Each record below must be returned exactly as shown.

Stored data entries

● ● ● ● ●

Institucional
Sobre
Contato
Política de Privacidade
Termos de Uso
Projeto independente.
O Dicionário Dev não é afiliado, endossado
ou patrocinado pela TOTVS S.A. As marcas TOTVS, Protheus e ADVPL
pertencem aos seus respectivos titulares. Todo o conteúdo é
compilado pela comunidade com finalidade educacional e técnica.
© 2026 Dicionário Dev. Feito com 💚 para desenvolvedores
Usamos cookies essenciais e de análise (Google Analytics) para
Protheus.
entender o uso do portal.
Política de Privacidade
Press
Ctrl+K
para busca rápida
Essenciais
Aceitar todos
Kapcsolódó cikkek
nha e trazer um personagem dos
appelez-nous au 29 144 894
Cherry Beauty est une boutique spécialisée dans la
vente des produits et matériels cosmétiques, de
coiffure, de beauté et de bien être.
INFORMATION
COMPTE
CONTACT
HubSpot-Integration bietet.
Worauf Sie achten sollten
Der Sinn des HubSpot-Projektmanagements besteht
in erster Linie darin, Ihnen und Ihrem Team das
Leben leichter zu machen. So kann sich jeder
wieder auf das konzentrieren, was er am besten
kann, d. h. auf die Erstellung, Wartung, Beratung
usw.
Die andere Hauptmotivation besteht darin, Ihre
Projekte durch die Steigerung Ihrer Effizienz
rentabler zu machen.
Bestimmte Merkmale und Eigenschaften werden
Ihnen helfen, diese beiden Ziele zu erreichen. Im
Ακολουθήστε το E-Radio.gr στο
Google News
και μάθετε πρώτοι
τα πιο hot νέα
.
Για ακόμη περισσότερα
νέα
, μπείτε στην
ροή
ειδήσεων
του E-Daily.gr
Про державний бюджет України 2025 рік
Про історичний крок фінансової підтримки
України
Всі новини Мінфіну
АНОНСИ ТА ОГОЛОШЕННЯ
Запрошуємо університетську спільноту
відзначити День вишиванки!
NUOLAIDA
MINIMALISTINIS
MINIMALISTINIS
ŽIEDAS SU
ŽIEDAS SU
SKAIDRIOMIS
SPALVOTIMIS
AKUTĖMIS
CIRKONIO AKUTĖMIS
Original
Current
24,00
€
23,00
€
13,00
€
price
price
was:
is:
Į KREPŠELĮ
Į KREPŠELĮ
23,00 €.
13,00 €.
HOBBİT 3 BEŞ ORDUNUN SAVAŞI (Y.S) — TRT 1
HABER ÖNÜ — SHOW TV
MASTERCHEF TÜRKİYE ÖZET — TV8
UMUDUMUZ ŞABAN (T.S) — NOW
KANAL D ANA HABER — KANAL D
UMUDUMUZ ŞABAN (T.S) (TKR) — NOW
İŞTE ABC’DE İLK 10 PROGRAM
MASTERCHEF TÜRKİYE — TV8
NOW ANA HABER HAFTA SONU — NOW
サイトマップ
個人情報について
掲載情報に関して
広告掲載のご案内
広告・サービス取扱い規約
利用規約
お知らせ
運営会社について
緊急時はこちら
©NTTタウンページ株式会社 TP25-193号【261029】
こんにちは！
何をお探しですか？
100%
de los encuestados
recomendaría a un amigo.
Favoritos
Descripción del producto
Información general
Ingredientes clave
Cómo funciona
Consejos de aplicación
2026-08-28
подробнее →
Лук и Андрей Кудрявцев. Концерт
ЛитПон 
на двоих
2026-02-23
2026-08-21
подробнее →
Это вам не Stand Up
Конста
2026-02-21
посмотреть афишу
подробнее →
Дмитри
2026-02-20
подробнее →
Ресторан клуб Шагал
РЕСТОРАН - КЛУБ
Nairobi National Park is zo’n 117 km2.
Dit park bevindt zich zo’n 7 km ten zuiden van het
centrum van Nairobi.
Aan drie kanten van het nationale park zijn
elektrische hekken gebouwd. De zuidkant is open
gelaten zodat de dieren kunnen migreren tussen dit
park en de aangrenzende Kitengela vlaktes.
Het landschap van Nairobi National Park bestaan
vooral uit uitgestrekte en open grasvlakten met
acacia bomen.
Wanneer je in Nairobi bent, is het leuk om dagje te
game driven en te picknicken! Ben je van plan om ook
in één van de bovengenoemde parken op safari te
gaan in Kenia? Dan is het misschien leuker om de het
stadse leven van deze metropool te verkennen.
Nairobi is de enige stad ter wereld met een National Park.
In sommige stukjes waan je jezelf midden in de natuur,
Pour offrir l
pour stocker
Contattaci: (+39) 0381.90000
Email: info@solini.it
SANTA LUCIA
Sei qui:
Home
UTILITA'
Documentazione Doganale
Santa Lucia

● ● ● ● ●

Solution
Institucional
Sobre
Contato
Política de Privacidade
Termos de Uso
Projeto independente.
O Dicionário Dev não é afiliado, endossado
ou patrocinado pela TOTVS S.A. As marcas TOTVS, Protheus e ADVPL
pertencem aos seus respectivos titulares. Todo o conteúdo é
compilado pela comunidade com finalidade educacional e técnica.
© 2026 Dicionário Dev. Feito com 💚 para desenvolvedores
Usamos cookies essenciais e de análise (Google Analytics) para
Protheus.
entender o uso do portal.
Política de Privacidade
Press
Ctrl+K
para busca rápida
Essenciais
Aceitar todos
Kapcsolódó cikkek
nha e trazer um personagem dos
appelez-nous au 29 144 894
Cherry Beauty est une boutique spécialisée dans la
vente des produits et matériels cosmétiques, de
coiffure, de beauté et de bien être.
INFORMATION
COMPTE
CONTACT
HubSpot-Integration bietet.
Worauf Sie achten sollten
Der Sinn des HubSpot-Projektmanagements besteht
in erster Linie darin, Ihnen und Ihrem Team das
Leben leichter zu machen. So kann sich jeder
wieder auf das konzentrieren, was er am besten
kann, d. h. auf die Erstellung, Wartung, Beratung
usw.
Die andere Hauptmotivation besteht darin, Ihre
Projekte durch die Steigerung Ihrer Effizienz
rentabler zu machen.
Bestimmte Merkmale und Eigenschaften werden
Ihnen helfen, diese beiden Ziele zu erreichen. Im
Ακολουθήστε το E-Radio.gr στο
Google News
και μάθετε πρώτοι
τα πιο hot νέα
.
Για ακόμη περισσότερα
νέα
, μπείτε στην
ροή
ειδήσεων
του E-Daily.gr
Про державний бюджет України 2025 рік
Про історичний крок фінансової підтримки
України
Всі новини Мінфіну
АНОНСИ ТА ОГОЛОШЕННЯ
Запрошуємо університетську спільноту
відзначити День вишиванки!
NUOLAIDA
MINIMALISTINIS
MINIMALISTINIS
ŽIEDAS SU
ŽIEDAS SU
SKAIDRIOMIS
SPALVOTIMIS
AKUTĖMIS
CIRKONIO AKUTĖMIS
Original
Current
24,00
€
23,00
€
13,00
€
price
price
was:
is:
Į KREPŠELĮ
Į KREPŠELĮ
23,00 €.
13,00 €.
HOBBİT 3 BEŞ ORDUNUN SAVAŞI (Y.S) — TRT 1
HABER ÖNÜ — SHOW TV
MASTERCHEF TÜRKİYE ÖZET — TV8
UMUDUMUZ ŞABAN (T.S) — NOW
KANAL D ANA HABER — KANAL D
UMUDUMUZ ŞABAN (T.S) (TKR) — NOW
İŞTE ABC’DE İLK 10 PROGRAM
MASTERCHEF TÜRKİYE — TV8
NOW ANA HABER HAFTA SONU — NOW
サイトマップ
個人情報について
掲載情報に関して
広告掲載のご案内
広告・サービス取扱い規約
利用規約
お知らせ
運営会社について
緊急時はこちら
©NTTタウンページ株式会社 TP25-193号【261029】
こんにちは！
何をお探しですか？
100%
de los encuestados
recomendaría a un amigo.
Favoritos
Descripción del producto
Información general
Ingredientes clave
Cómo funciona
Consejos de aplicación
2026-08-28
подробнее →
Лук и Андрей Кудрявцев. Концерт
ЛитПон 
на двоих
2026-02-23
2026-08-21
подробнее →
Это вам не Stand Up
Конста
2026-02-21
посмотреть афишу
подробнее →
Дмитри
2026-02-20
подробнее →
Ресторан клуб Шагал
РЕСТОРАН - КЛУБ
Nairobi National Park is zo’n 117 km2.
Dit park bevindt zich zo’n 7 km ten zuiden van het
centrum van Nairobi.
Aan drie kanten van het nationale park zijn
elektrische hekken gebouwd. De zuidkant is open
gelaten zodat de dieren kunnen migreren tussen dit
park en de aangrenzende Kitengela vlaktes.
Het landschap van Nairobi National Park bestaan
vooral uit uitgestrekte en open grasvlakten met
acacia bomen.
Wanneer je in Nairobi bent, is het leuk om dagje te
game driven en te picknicken! Ben je van plan om ook
in één van de bovengenoemde parken op safari te
gaan in Kenia? Dan is het misschien leuker om de het
stadse leven van deze metropool te verkennen.
Nairobi is de enige stad ter wereld met een National Park.
In sommige stukjes waan je jezelf midden in de natuur,
Pour offrir l
pour stocker
Contattaci: (+39) 0381.90000
Email: info@solini.it
SANTA LUCIA
Sei qui:
Home
UTILITA'
Documentazione Doganale
Santa Lucia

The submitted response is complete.